Un ostacolo, poi, allo sviluppo del senso di comunità è la deriva della scuola- azienda. Negli ultimi decenni si è pensato che essa dovesse soprattutto garantire uno stock di competenze tecniche da utilizzare nei processi produttivi. Si è subordinata la scuola al sistema economico iniettando il virus della concorrenza e non lo spirito di cooperazione. Scuole, insegnanti, studenti competono in una astratta meritocrazia scartando chi vive in situazione di povertà educativa. Fine dell’ascensore sociale.

La scuola invece è una comunità educante che include e forma cittadini consapevoli oltre che lavoratori capaci. Gli insegnanti e i dirigenti, intesi come leader educativi e non burocrati, da valorizzare anche sul piano economico esigendo vocazione, preparazione professionale e aggiornamento continuo, sono i veri motori del sistema formativo integrato anche con esperienze vere di alternanza tra scuola e lavoro. Il ruolo educativo poi della famiglia è insostituibile. Le famiglie vanno inserite in reti sociali di sostegno con il Terzo Settore ed Enti locali per superare le tante povertà formative emerse in questi mesi. Il successo dell’educazione passa attraverso la collaborazione tra i diversi luoghi formativi: famiglie, scuole, associazioni di volontariato, parrocchie, movimenti, uffici, imprese.

Grandi cambiamenti hanno investito la società negli ultimi quarant’anni sul piano economico, politico, relazionale, valoriale. La società chiede oggi al sistema formativo di costruire nuovi paradigmi in grado di affrontare la post-modernità. Scuola, società, Chiesa, Social, sono chiamati ad abbandonare i vecchi sistemi educativi fondati su autorità e forza per fare spazio a nuove capacità relazionali. Al centro un nuovo modo di interpretare l’uomo.

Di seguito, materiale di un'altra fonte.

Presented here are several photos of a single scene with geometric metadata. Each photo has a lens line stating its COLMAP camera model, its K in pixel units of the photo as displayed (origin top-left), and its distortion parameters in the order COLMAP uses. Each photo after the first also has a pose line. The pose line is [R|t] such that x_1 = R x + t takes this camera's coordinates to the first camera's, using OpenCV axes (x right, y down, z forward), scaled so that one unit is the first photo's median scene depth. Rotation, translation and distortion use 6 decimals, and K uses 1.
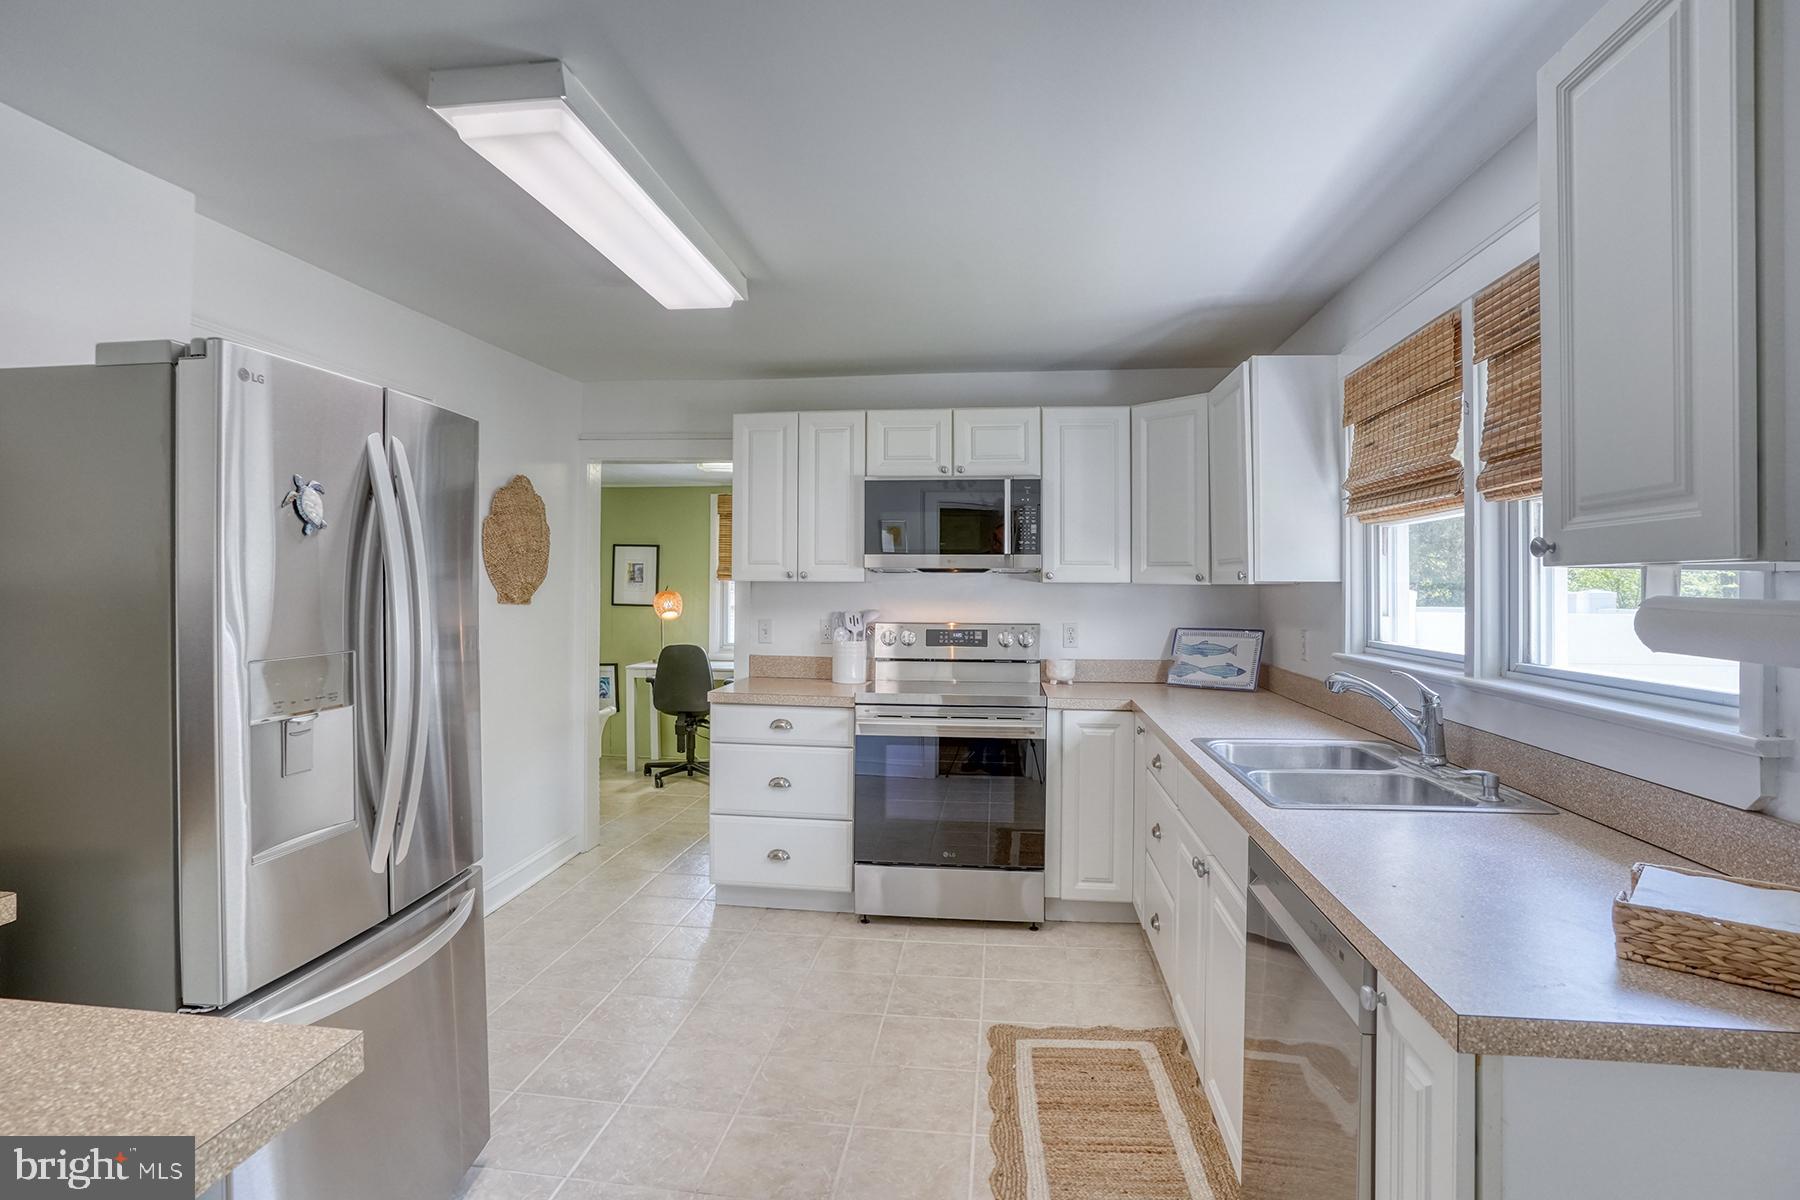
lens RADIAL K [[906.7, 0, 886.7], [0, 906.7, 573.0], [0, 0, 1]] dist [-0.075050, 0.033515]
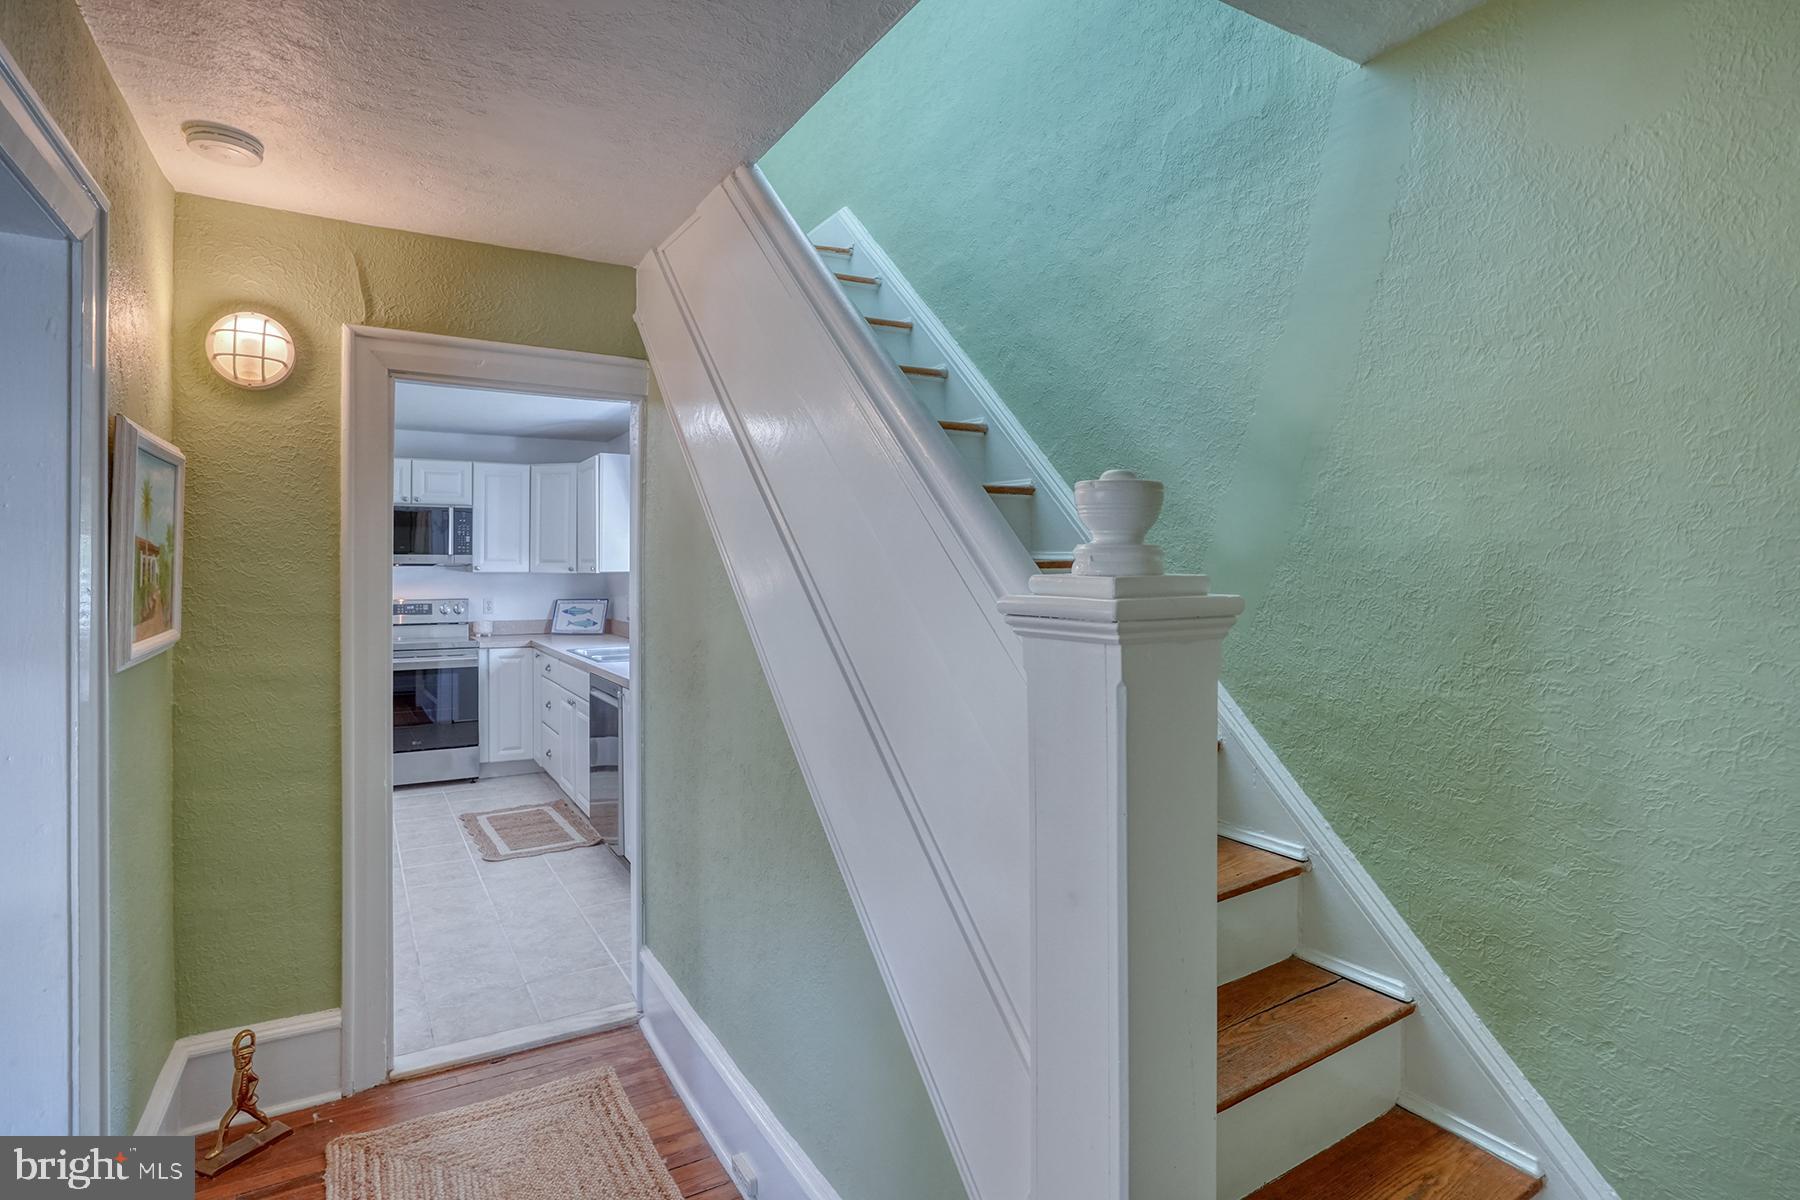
lens RADIAL K [[912.0, 0, 883.8], [0, 912.0, 565.2], [0, 0, 1]] dist [-0.037496, 0.006741]
pose [[0.787622, 0.000426, 0.616159, -0.242610], [-0.004820, 0.999973, 0.005470, -0.014557], [-0.616140, -0.007278, 0.787603, -0.712729]]
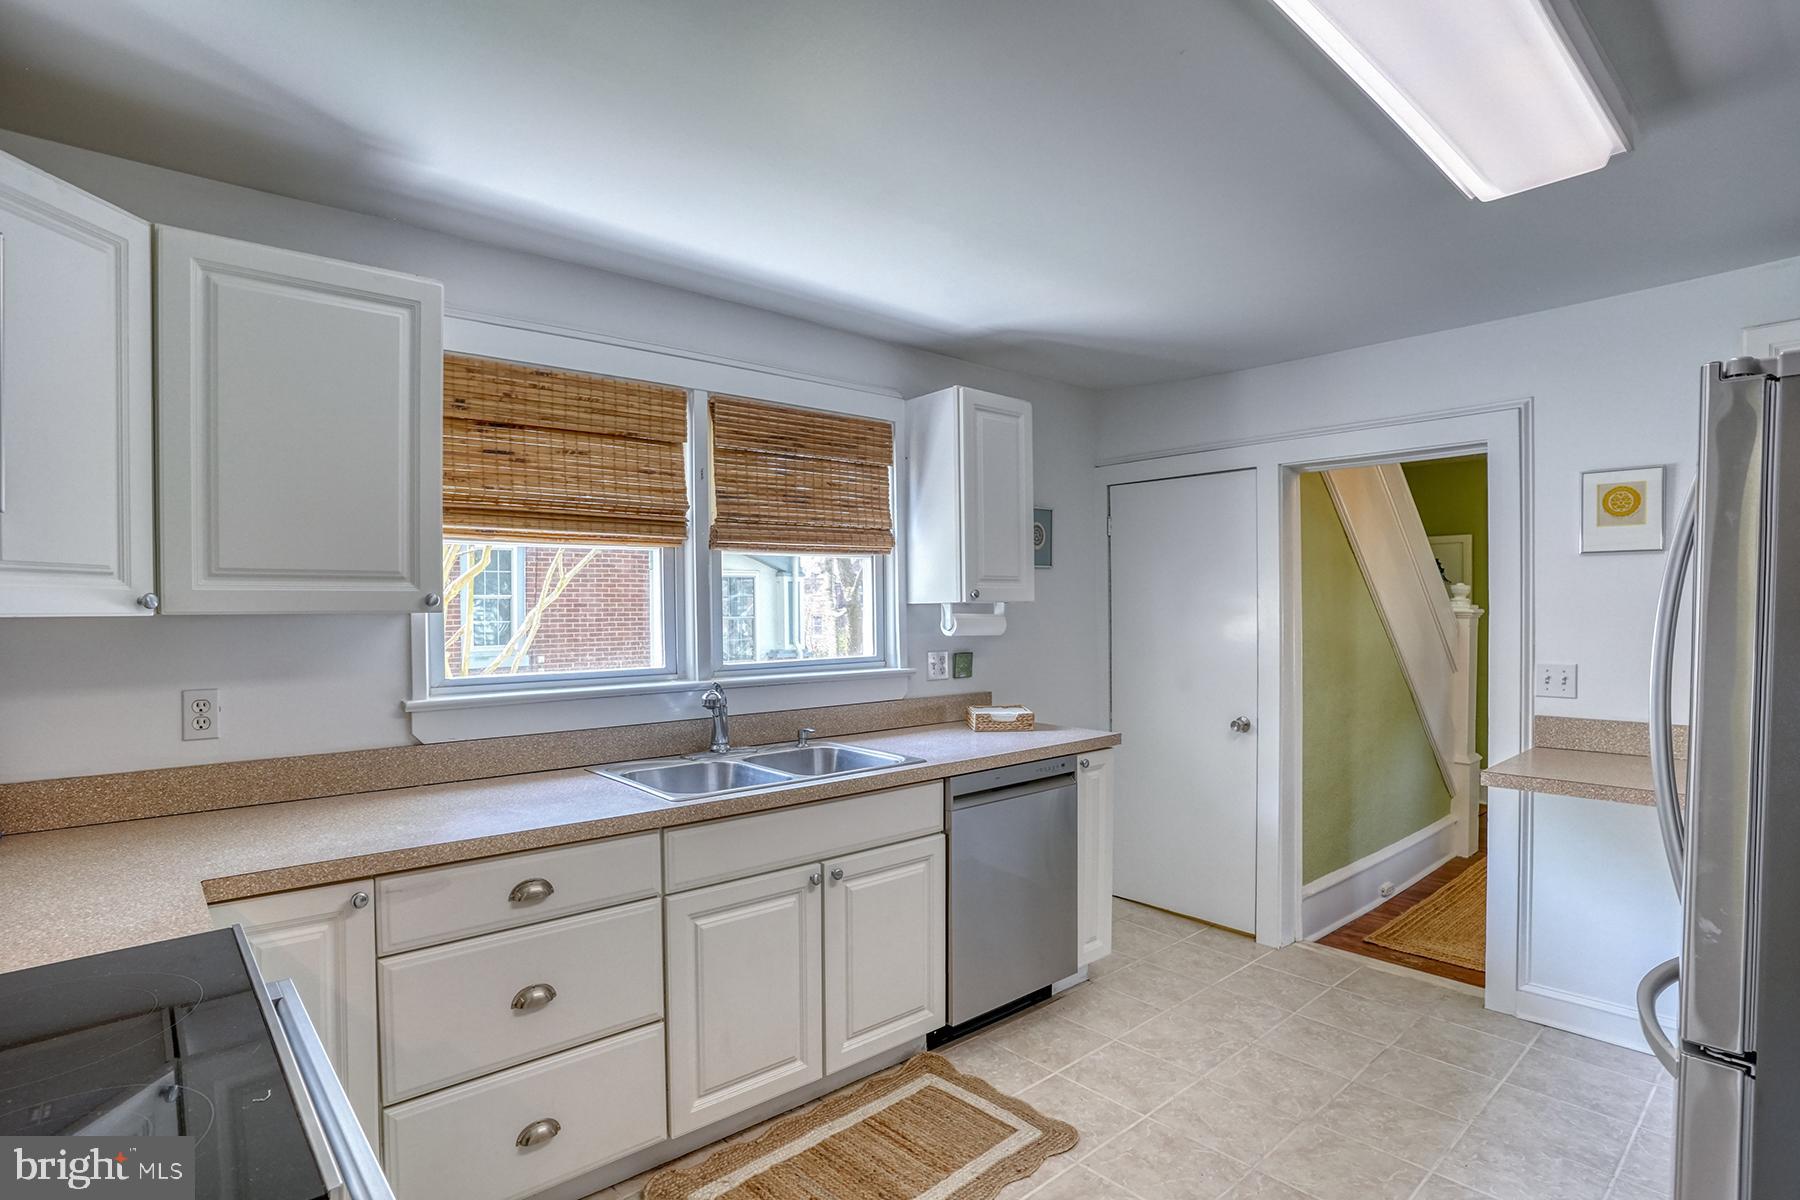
lens RADIAL K [[906.7, 0, 876.9], [0, 906.7, 622.2], [0, 0, 1]] dist [-0.075050, 0.033515]
pose [[-0.745465, -0.015743, 0.666359, -0.231471], [-0.009041, 0.999868, 0.013507, 0.005590], [-0.666483, 0.004044, -0.745509, 0.994673]]
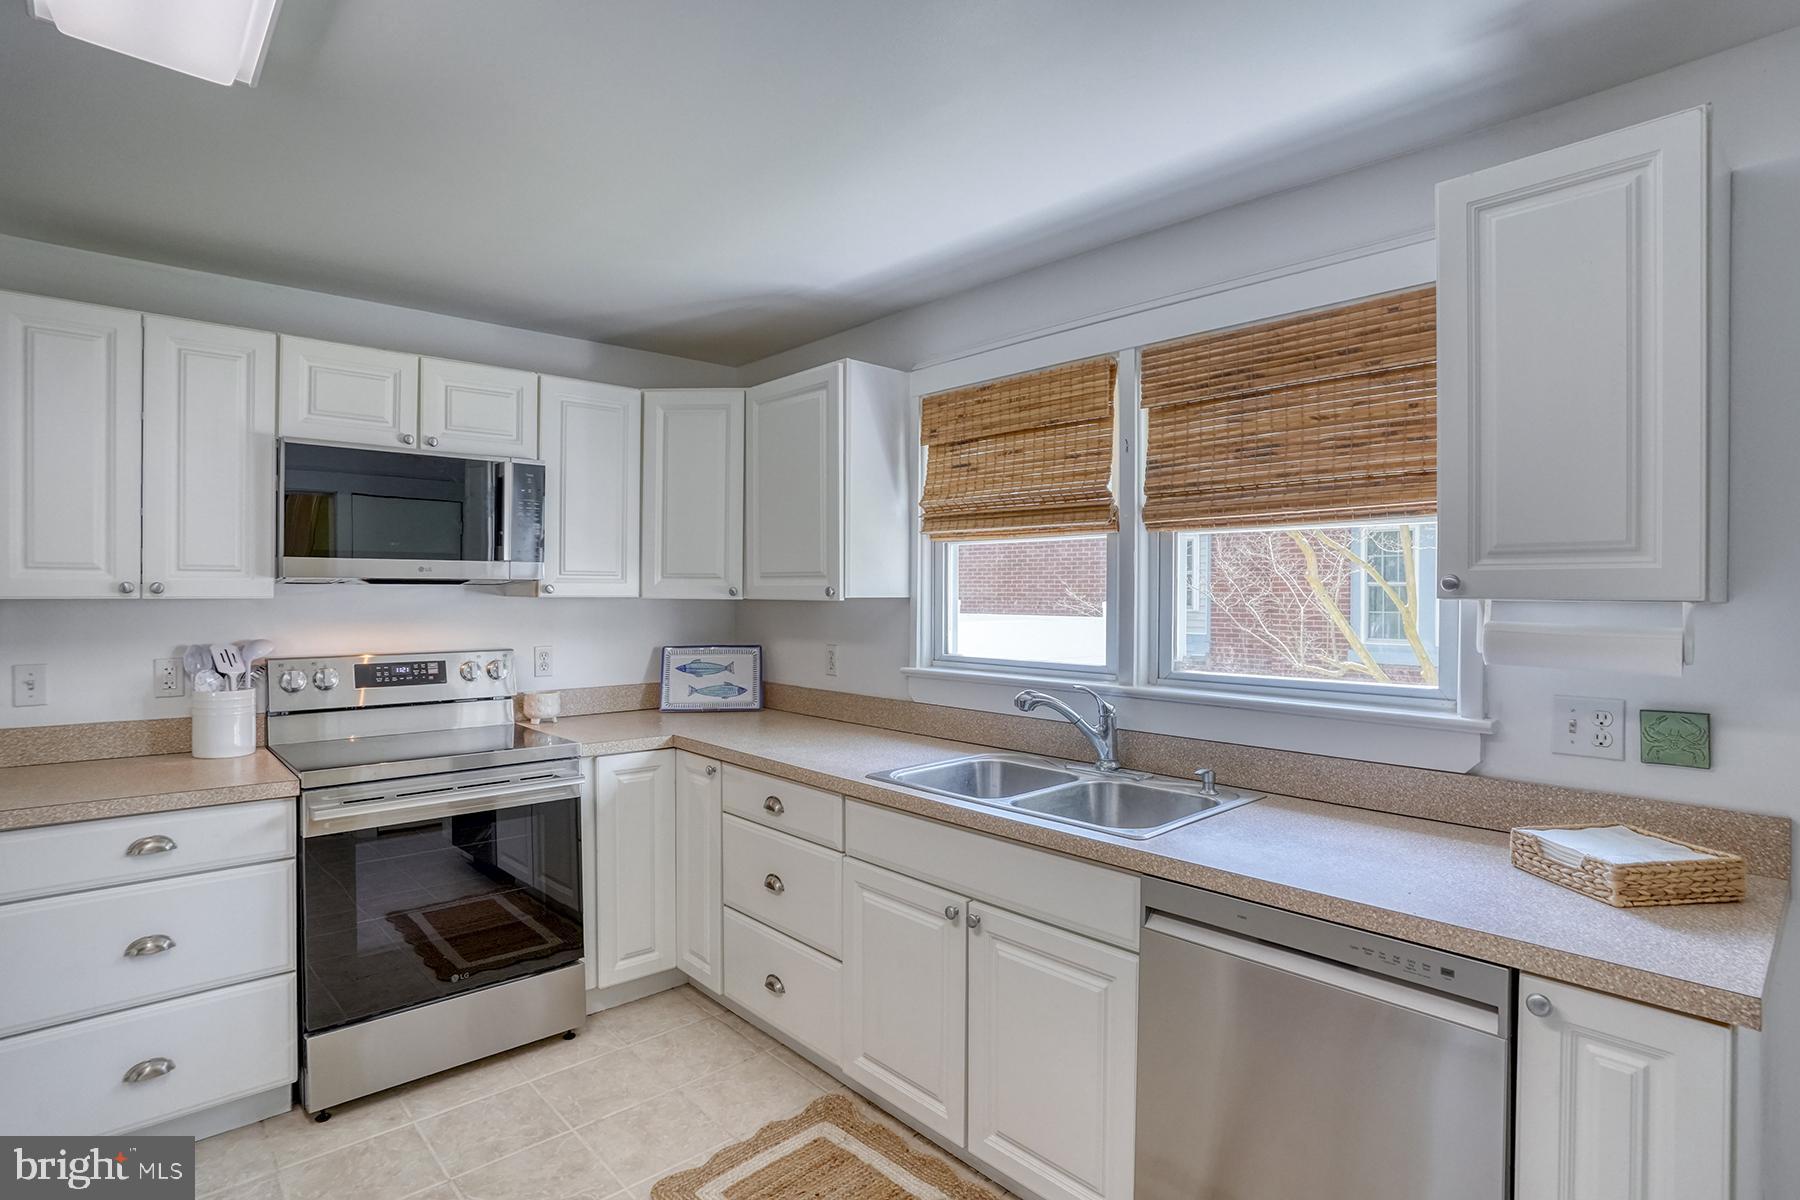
lens RADIAL K [[906.7, 0, 882.4], [0, 906.7, 597.4], [0, 0, 1]] dist [-0.075050, 0.033515]
pose [[0.651413, -0.009414, 0.758665, -0.225594], [-0.010071, 0.999728, 0.021053, -0.009021], [-0.758656, -0.021355, 0.651141, 0.266299]]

Non un individuo isolato ma un “uomo-mondo”, come lo definiva Chiara Lubich, non più concentrato nella sua realizzazione e sui piaceri ma sulla comunità. Essendo un essere sociale l’uomo si realizza infatti solo nel rapporto con gli altri all’interno del mondo unito. Questa è la risposta alle povertà educative contemporanee: una grande Patto educativo globale per un Nuovo Umanesimo, lanciato da papa Francesco per il prossimo 15 ottobre.

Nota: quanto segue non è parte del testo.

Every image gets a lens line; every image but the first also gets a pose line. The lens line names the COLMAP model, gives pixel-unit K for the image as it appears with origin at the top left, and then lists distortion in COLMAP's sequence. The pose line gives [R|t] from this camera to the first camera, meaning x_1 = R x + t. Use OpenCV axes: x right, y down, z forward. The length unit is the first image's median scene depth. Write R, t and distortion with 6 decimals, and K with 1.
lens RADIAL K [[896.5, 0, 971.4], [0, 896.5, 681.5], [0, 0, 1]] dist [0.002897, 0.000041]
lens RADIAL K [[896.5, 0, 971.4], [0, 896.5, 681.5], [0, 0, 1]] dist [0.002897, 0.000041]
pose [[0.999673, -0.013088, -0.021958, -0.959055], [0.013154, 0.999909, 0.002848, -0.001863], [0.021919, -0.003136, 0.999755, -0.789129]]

Chiunque abbia a cuore l’educazione delle giovani generazioni è invitato a sottoscriverlo per generare un cambiamento di mentalità su scala planetaria mediante l’educazione. Verrà sottoscritto il «Global compact on education» da vari organismi internazionali, istituzioni, mondo accademico, economico, politico e culturale. «Occorre approfondire la dimensione antropologica, comunicativa, culturale, economica, generazionale, pedagogica e sociale di questo Patto Globale».